Tuesday, December 9, 2025

Letters From Father Christmas by J.R.R. Tolkien

Every time our book club meets, we choose a book and reject several others. This one ended up on the rejection pile. It's too bad.

Letters From Father Christmas by J.R.R. Tolkien is magical in the best sense of the word. 

From 1920 - 1943, Tolkien's children would receive beautifully illustrated letters from Father Christmas, updating them on his adventures at the North Pole, with commentary by his hapless assistant, North Polar Bear (N.P.B.). 

Father Christmas (or F.C. as he begins to refer to himself) delights to receive letters from the children, although as the years go on and the children grow, he receives fewer and fewer. His first letter is addressed to 3-year-old John, and his last to 14-year-old Priscilla. 

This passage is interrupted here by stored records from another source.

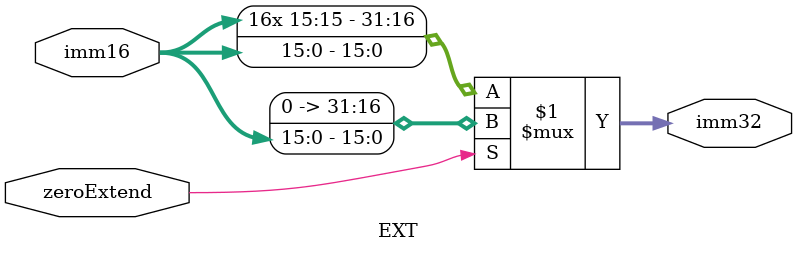
<source format=v>
`timescale 1ns / 1ps
module EXT(
	 input  [15:0] imm16,      //16Î»Á¢¼´Êý
	 input	zeroExtend,       //ÁãÀ©Õ¹ÐÅºÅ
    output  [31:0] imm32      //32Î»Á¢¼´Êý
    );
	 assign imm32 = zeroExtend ? {{16{1'b0}},imm16[15:0]} : {{16{imm16[15]}},imm16[15:0]} ;

endmodule

</source>
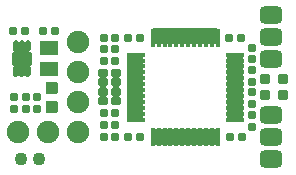
<source format=gts>
G04*
G04 #@! TF.GenerationSoftware,Altium Limited,Altium Designer,21.5.1 (32)*
G04*
G04 Layer_Color=8388736*
%FSLAX25Y25*%
%MOIN*%
G70*
G04*
G04 #@! TF.SameCoordinates,46425C1A-2BEC-4B65-9795-0374EE0649E2*
G04*
G04*
G04 #@! TF.FilePolarity,Negative*
G04*
G01*
G75*
%ADD24R,0.21752X0.05217*%
%ADD25R,0.05217X0.21752*%
%ADD26R,0.21752X0.05217*%
%ADD27R,0.02165X0.10532*%
%ADD28R,0.05118X0.11614*%
G04:AMPARAMS|DCode=29|XSize=57.09mil|YSize=74.8mil|CornerRadius=15.26mil|HoleSize=0mil|Usage=FLASHONLY|Rotation=270.000|XOffset=0mil|YOffset=0mil|HoleType=Round|Shape=RoundedRectangle|*
%AMROUNDEDRECTD29*
21,1,0.05709,0.04429,0,0,270.0*
21,1,0.02657,0.07480,0,0,270.0*
1,1,0.03051,-0.02215,-0.01329*
1,1,0.03051,-0.02215,0.01329*
1,1,0.03051,0.02215,0.01329*
1,1,0.03051,0.02215,-0.01329*
%
%ADD29ROUNDEDRECTD29*%
G04:AMPARAMS|DCode=30|XSize=27.56mil|YSize=29.53mil|CornerRadius=5.87mil|HoleSize=0mil|Usage=FLASHONLY|Rotation=180.000|XOffset=0mil|YOffset=0mil|HoleType=Round|Shape=RoundedRectangle|*
%AMROUNDEDRECTD30*
21,1,0.02756,0.01780,0,0,180.0*
21,1,0.01583,0.02953,0,0,180.0*
1,1,0.01173,-0.00791,0.00890*
1,1,0.01173,0.00791,0.00890*
1,1,0.01173,0.00791,-0.00890*
1,1,0.01173,-0.00791,-0.00890*
%
%ADD30ROUNDEDRECTD30*%
%ADD31C,0.04331*%
G04:AMPARAMS|DCode=32|XSize=27.56mil|YSize=29.53mil|CornerRadius=5.87mil|HoleSize=0mil|Usage=FLASHONLY|Rotation=90.000|XOffset=0mil|YOffset=0mil|HoleType=Round|Shape=RoundedRectangle|*
%AMROUNDEDRECTD32*
21,1,0.02756,0.01780,0,0,90.0*
21,1,0.01583,0.02953,0,0,90.0*
1,1,0.01173,0.00890,0.00791*
1,1,0.01173,0.00890,-0.00791*
1,1,0.01173,-0.00890,-0.00791*
1,1,0.01173,-0.00890,0.00791*
%
%ADD32ROUNDEDRECTD32*%
G04:AMPARAMS|DCode=33|XSize=61.02mil|YSize=49.21mil|CornerRadius=7.85mil|HoleSize=0mil|Usage=FLASHONLY|Rotation=180.000|XOffset=0mil|YOffset=0mil|HoleType=Round|Shape=RoundedRectangle|*
%AMROUNDEDRECTD33*
21,1,0.06102,0.03350,0,0,180.0*
21,1,0.04532,0.04921,0,0,180.0*
1,1,0.01571,-0.02266,0.01675*
1,1,0.01571,0.02266,0.01675*
1,1,0.01571,0.02266,-0.01675*
1,1,0.01571,-0.02266,-0.01675*
%
%ADD33ROUNDEDRECTD33*%
G04:AMPARAMS|DCode=34|XSize=41.34mil|YSize=41.34mil|CornerRadius=7.95mil|HoleSize=0mil|Usage=FLASHONLY|Rotation=180.000|XOffset=0mil|YOffset=0mil|HoleType=Round|Shape=RoundedRectangle|*
%AMROUNDEDRECTD34*
21,1,0.04134,0.02543,0,0,180.0*
21,1,0.02543,0.04134,0,0,180.0*
1,1,0.01591,-0.01272,0.01272*
1,1,0.01591,0.01272,0.01272*
1,1,0.01591,0.01272,-0.01272*
1,1,0.01591,-0.01272,-0.01272*
%
%ADD34ROUNDEDRECTD34*%
G04:AMPARAMS|DCode=35|XSize=15.75mil|YSize=59.06mil|CornerRadius=3.92mil|HoleSize=0mil|Usage=FLASHONLY|Rotation=270.000|XOffset=0mil|YOffset=0mil|HoleType=Round|Shape=RoundedRectangle|*
%AMROUNDEDRECTD35*
21,1,0.01575,0.05122,0,0,270.0*
21,1,0.00791,0.05906,0,0,270.0*
1,1,0.00784,-0.02561,-0.00396*
1,1,0.00784,-0.02561,0.00396*
1,1,0.00784,0.02561,0.00396*
1,1,0.00784,0.02561,-0.00396*
%
%ADD35ROUNDEDRECTD35*%
G04:AMPARAMS|DCode=36|XSize=17.72mil|YSize=37.4mil|CornerRadius=4.24mil|HoleSize=0mil|Usage=FLASHONLY|Rotation=180.000|XOffset=0mil|YOffset=0mil|HoleType=Round|Shape=RoundedRectangle|*
%AMROUNDEDRECTD36*
21,1,0.01772,0.02892,0,0,180.0*
21,1,0.00923,0.03740,0,0,180.0*
1,1,0.00848,-0.00462,0.01446*
1,1,0.00848,0.00462,0.01446*
1,1,0.00848,0.00462,-0.01446*
1,1,0.00848,-0.00462,-0.01446*
%
%ADD36ROUNDEDRECTD36*%
G04:AMPARAMS|DCode=37|XSize=44.09mil|YSize=66.93mil|CornerRadius=3.98mil|HoleSize=0mil|Usage=FLASHONLY|Rotation=90.000|XOffset=0mil|YOffset=0mil|HoleType=Round|Shape=RoundedRectangle|*
%AMROUNDEDRECTD37*
21,1,0.04409,0.05898,0,0,90.0*
21,1,0.03614,0.06693,0,0,90.0*
1,1,0.00795,0.02949,0.01807*
1,1,0.00795,0.02949,-0.01807*
1,1,0.00795,-0.02949,-0.01807*
1,1,0.00795,-0.02949,0.01807*
%
%ADD37ROUNDEDRECTD37*%
G04:AMPARAMS|DCode=38|XSize=31.5mil|YSize=29.53mil|CornerRadius=6.19mil|HoleSize=0mil|Usage=FLASHONLY|Rotation=0.000|XOffset=0mil|YOffset=0mil|HoleType=Round|Shape=RoundedRectangle|*
%AMROUNDEDRECTD38*
21,1,0.03150,0.01715,0,0,0.0*
21,1,0.01911,0.02953,0,0,0.0*
1,1,0.01238,0.00956,-0.00857*
1,1,0.01238,-0.00956,-0.00857*
1,1,0.01238,-0.00956,0.00857*
1,1,0.01238,0.00956,0.00857*
%
%ADD38ROUNDEDRECTD38*%
G04:AMPARAMS|DCode=39|XSize=15.75mil|YSize=59.06mil|CornerRadius=3.92mil|HoleSize=0mil|Usage=FLASHONLY|Rotation=180.000|XOffset=0mil|YOffset=0mil|HoleType=Round|Shape=RoundedRectangle|*
%AMROUNDEDRECTD39*
21,1,0.01575,0.05122,0,0,180.0*
21,1,0.00791,0.05906,0,0,180.0*
1,1,0.00784,-0.00396,0.02561*
1,1,0.00784,0.00396,0.02561*
1,1,0.00784,0.00396,-0.02561*
1,1,0.00784,-0.00396,-0.02561*
%
%ADD39ROUNDEDRECTD39*%
G04:AMPARAMS|DCode=40|XSize=35.43mil|YSize=35.43mil|CornerRadius=5.91mil|HoleSize=0mil|Usage=FLASHONLY|Rotation=270.000|XOffset=0mil|YOffset=0mil|HoleType=Round|Shape=RoundedRectangle|*
%AMROUNDEDRECTD40*
21,1,0.03543,0.02362,0,0,270.0*
21,1,0.02362,0.03543,0,0,270.0*
1,1,0.01181,-0.01181,-0.01181*
1,1,0.01181,-0.01181,0.01181*
1,1,0.01181,0.01181,0.01181*
1,1,0.01181,0.01181,-0.01181*
%
%ADD40ROUNDEDRECTD40*%
%ADD41C,0.07480*%
D24*
X60597Y46738D02*
D03*
D25*
X77215Y29478D02*
D03*
X44045Y29478D02*
D03*
D26*
X60778Y12943D02*
D03*
D27*
X37598Y28986D02*
D03*
X33268D02*
D03*
D28*
X6201Y39075D02*
D03*
D29*
X89173Y20177D02*
D03*
Y5610D02*
D03*
Y46161D02*
D03*
Y38878D02*
D03*
Y53445D02*
D03*
Y12894D02*
D03*
D30*
X75394Y46063D02*
D03*
X79331D02*
D03*
X45669Y12992D02*
D03*
X41732D02*
D03*
X33465D02*
D03*
X37402D02*
D03*
Y46063D02*
D03*
X33465D02*
D03*
X45669D02*
D03*
X41732D02*
D03*
X17323Y48327D02*
D03*
X13386D02*
D03*
X79528Y12992D02*
D03*
X75591D02*
D03*
X33465Y16929D02*
D03*
X37402D02*
D03*
X3347Y48327D02*
D03*
X7283D02*
D03*
X37402Y20866D02*
D03*
X33465D02*
D03*
Y42126D02*
D03*
X37402D02*
D03*
Y38189D02*
D03*
X33465D02*
D03*
D31*
X11811Y5512D02*
D03*
X5906D02*
D03*
D32*
X3642Y22244D02*
D03*
Y26181D02*
D03*
X82874Y35236D02*
D03*
Y31299D02*
D03*
X7579Y26181D02*
D03*
X7579Y22244D02*
D03*
X11319Y26181D02*
D03*
Y22244D02*
D03*
X82874Y38780D02*
D03*
Y42717D02*
D03*
Y20276D02*
D03*
Y16339D02*
D03*
Y27756D02*
D03*
Y23819D02*
D03*
D33*
X15256Y35531D02*
D03*
Y42618D02*
D03*
D34*
X16240Y22933D02*
D03*
Y29232D02*
D03*
D35*
X77165Y28543D02*
D03*
Y26575D02*
D03*
Y40354D02*
D03*
Y38386D02*
D03*
Y18701D02*
D03*
Y20669D02*
D03*
Y22638D02*
D03*
Y24606D02*
D03*
Y30512D02*
D03*
Y32480D02*
D03*
Y34449D02*
D03*
Y36417D02*
D03*
X44094Y40354D02*
D03*
Y38386D02*
D03*
Y36417D02*
D03*
Y34449D02*
D03*
Y32480D02*
D03*
Y30512D02*
D03*
Y28543D02*
D03*
Y26575D02*
D03*
Y24606D02*
D03*
Y22638D02*
D03*
Y20669D02*
D03*
Y18701D02*
D03*
D36*
X4232Y34843D02*
D03*
X6201D02*
D03*
X8169D02*
D03*
Y43307D02*
D03*
X6201D02*
D03*
X4232D02*
D03*
D37*
X6201Y39075D02*
D03*
D38*
X33268Y24803D02*
D03*
X37598D02*
D03*
Y27953D02*
D03*
X33268D02*
D03*
X37598Y31102D02*
D03*
X33268D02*
D03*
X37598Y34252D02*
D03*
X33268D02*
D03*
D39*
X71457Y46063D02*
D03*
X69488D02*
D03*
X67520D02*
D03*
X65551D02*
D03*
X63583D02*
D03*
X61614D02*
D03*
X59646D02*
D03*
X57677D02*
D03*
X55709D02*
D03*
X53740D02*
D03*
X51772D02*
D03*
X49803D02*
D03*
Y12992D02*
D03*
X51772D02*
D03*
X53740D02*
D03*
X55709D02*
D03*
X57677D02*
D03*
X59646D02*
D03*
X61614D02*
D03*
X63583D02*
D03*
X65551D02*
D03*
X67520D02*
D03*
X69488D02*
D03*
X71457D02*
D03*
D40*
X87402Y32283D02*
D03*
X93307D02*
D03*
X87402Y26772D02*
D03*
X93307D02*
D03*
D41*
X5000Y14528D02*
D03*
X15000D02*
D03*
X25000Y44528D02*
D03*
Y34528D02*
D03*
Y24528D02*
D03*
Y14528D02*
D03*
M02*

</source>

We see the children grow up and go off to (presumably boarding) school. We get hints of the magic fading and the very real longing of F.C. to keep the story going. 

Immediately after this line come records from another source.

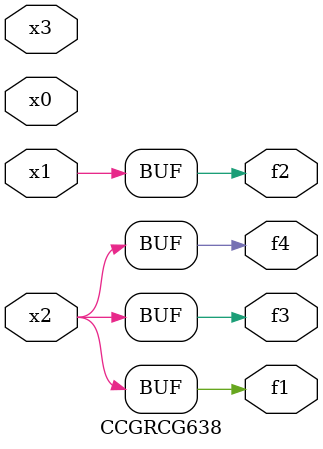
<source format=v>
module CCGRCG638(
	input x0, x1, x2, x3,
	output f1, f2, f3, f4
);
	assign f1 = x2;
	assign f2 = x1;
	assign f3 = x2;
	assign f4 = x2;
endmodule

</source>
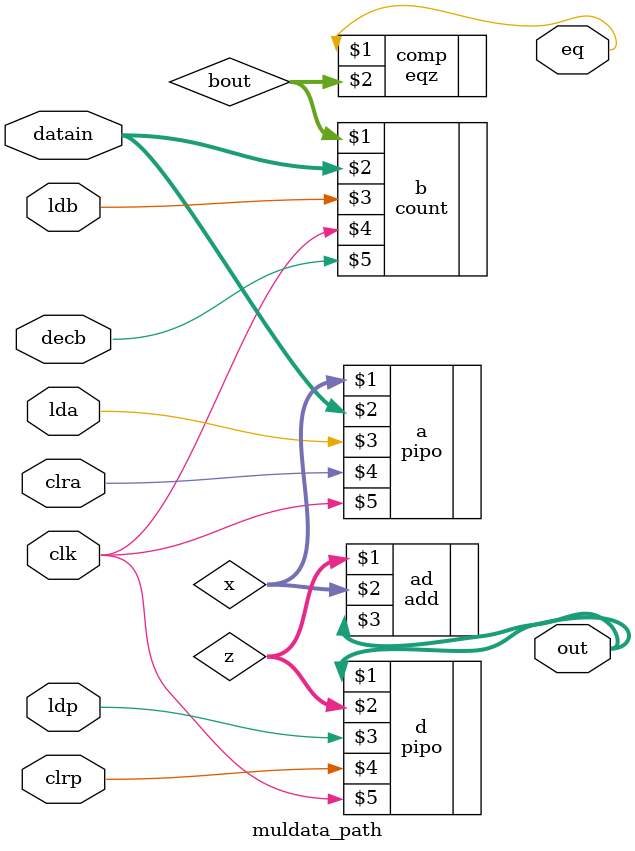
<source format=v>
`timescale 1ns / 1ps


module muldata_path(eq,lda,ldb,ldp,clra,clrp,decb,datain,clk,out  );

input lda,ldb,ldp,clrp,clra,decb,clk;
output eq;
input [31:0] datain;
output [31:0] out;
wire [31:0] x,z,bout,bus;

pipo a(x,datain,lda,clra,clk);
pipo d(out,z,ldp,clrp,clk);
add ad(z,x,out);
count b(bout,datain,ldb,clk,decb);
eqz comp(eq,bout);

endmodule

</source>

In fact, as the letters progress, the letters get longer, the pictures get more detailed, the number of characters grow, and the adventures pick up right where they left off the year before. By the end, when F.C. signs off for what he knows to be the last time, our heart breaks. He, N.P.B., his secretary Ilbereth, the N.P.B.'s nephews Paksu and Valkotukka who came to visit and never left, the red gnomes, the reindeer, the snow people, the elves, and all the others that inhabit that world will continue on, as they always have: the presents, the shortages, the mishaps, the miscommunications, the warfare, the parties, the joys, the fears. But the children are simply too old. They are no longer interested. The Letters From Father Christmas cease because the letters from John, Michael, Chris, and Priscilla have ceased. 

What a wonderful gift that his children and descendants preserved the letters, envelopes, and drawings and published them for the rest of us to delight in. 

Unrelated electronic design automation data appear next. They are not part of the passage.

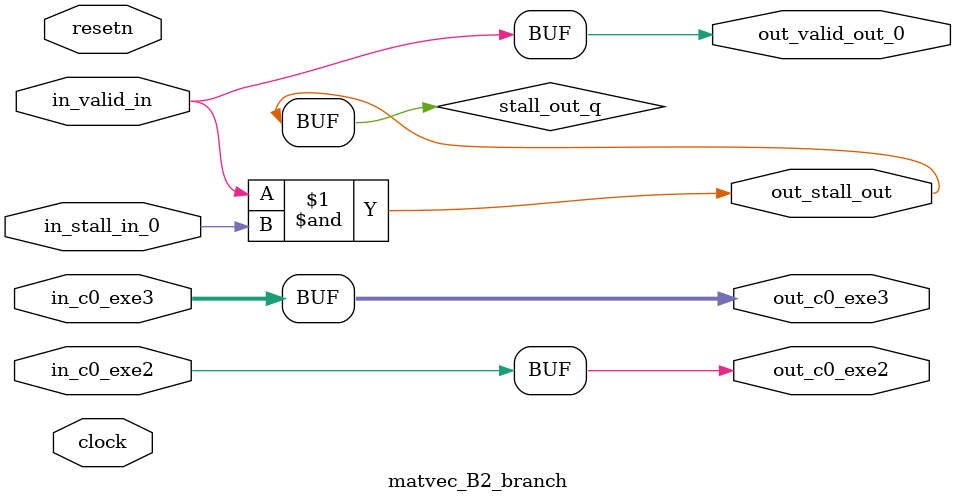
<source format=sv>



(* altera_attribute = "-name AUTO_SHIFT_REGISTER_RECOGNITION OFF; -name MESSAGE_DISABLE 10036; -name MESSAGE_DISABLE 10037; -name MESSAGE_DISABLE 14130; -name MESSAGE_DISABLE 14320; -name MESSAGE_DISABLE 15400; -name MESSAGE_DISABLE 14130; -name MESSAGE_DISABLE 10036; -name MESSAGE_DISABLE 12020; -name MESSAGE_DISABLE 12030; -name MESSAGE_DISABLE 12010; -name MESSAGE_DISABLE 12110; -name MESSAGE_DISABLE 14320; -name MESSAGE_DISABLE 13410; -name MESSAGE_DISABLE 113007; -name MESSAGE_DISABLE 10958" *)
module matvec_B2_branch (
    input wire [0:0] in_c0_exe2,
    input wire [31:0] in_c0_exe3,
    input wire [0:0] in_stall_in_0,
    input wire [0:0] in_valid_in,
    output wire [0:0] out_c0_exe2,
    output wire [31:0] out_c0_exe3,
    output wire [0:0] out_stall_out,
    output wire [0:0] out_valid_out_0,
    input wire clock,
    input wire resetn
    );

    wire [0:0] stall_out_q;


    // out_c0_exe2(GPOUT,6)
    assign out_c0_exe2 = in_c0_exe2;

    // out_c0_exe3(GPOUT,7)
    assign out_c0_exe3 = in_c0_exe3;

    // stall_out(LOGICAL,10)
    assign stall_out_q = in_valid_in & in_stall_in_0;

    // out_stall_out(GPOUT,8)
    assign out_stall_out = stall_out_q;

    // out_valid_out_0(GPOUT,9)
    assign out_valid_out_0 = in_valid_in;

endmodule

</source>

The Snow Child by Eowyn Ivey

The Snow Child by Eowyn Ivey is a magical realism novel about a childless couple, Jack and Mabel, homesteading in 1920s Alaska who build a snow child that mysteriously comes to life as a wild girl named Faina. The book explores themes of love, loss, isolation, and the boundary between myth and reality. Inspired by Russian folklore, the story follows the couple as they form a bond with the ethereal Faina, who appears and disappears with the seasons, forcing them to confront their grief and find hope in the harsh Alaskan wilderness. (AI)

Monday, December 1, 2025

Charlotte's Web by E.B. White

Cary Christian is doing a faculty book club in order to acquaint our staff with what and how we teach. Our latest read is Charlotte's Web by E.B. White.

I read this book as a child and found it magical. I read it again to our children and loved it just as much. I will say the ending it heart-rending, however.

But this time, although I expected the same magic, I didn't feel it. 

I hate to say it, but maybe I'm too old...?

It's hard for me to try to suspend disbelief and imagine non-humans as sentient. I love Toy Story, but it only works if the toys are alive in Andy's imagination. If they are truly sentient, the ramifications are too horrifying to contemplate.

I wanted Wilbur and Charlotte and Templeton to be alive in Fern's imagination. But not only does the book disallow that entirely, Fern loses interest in the whole animal world when she meets a boy

I realize it's a children's story exploring themes of friendship and sacrifice. White nicely contrasts Templeton, who never learns to look beyond his own selfish appetites, and Charlotte, who sacrifices all for Wilbur. The pig, himself, grows a bit as he realizes he just might be who Charlotte has always seen him as. All very human. But if real for a single moment, I am a mass murderer of hundreds of other Charlottes found lurking in my home. 

I hate to be a spoiler of magic, but I just couldn't feel it this time.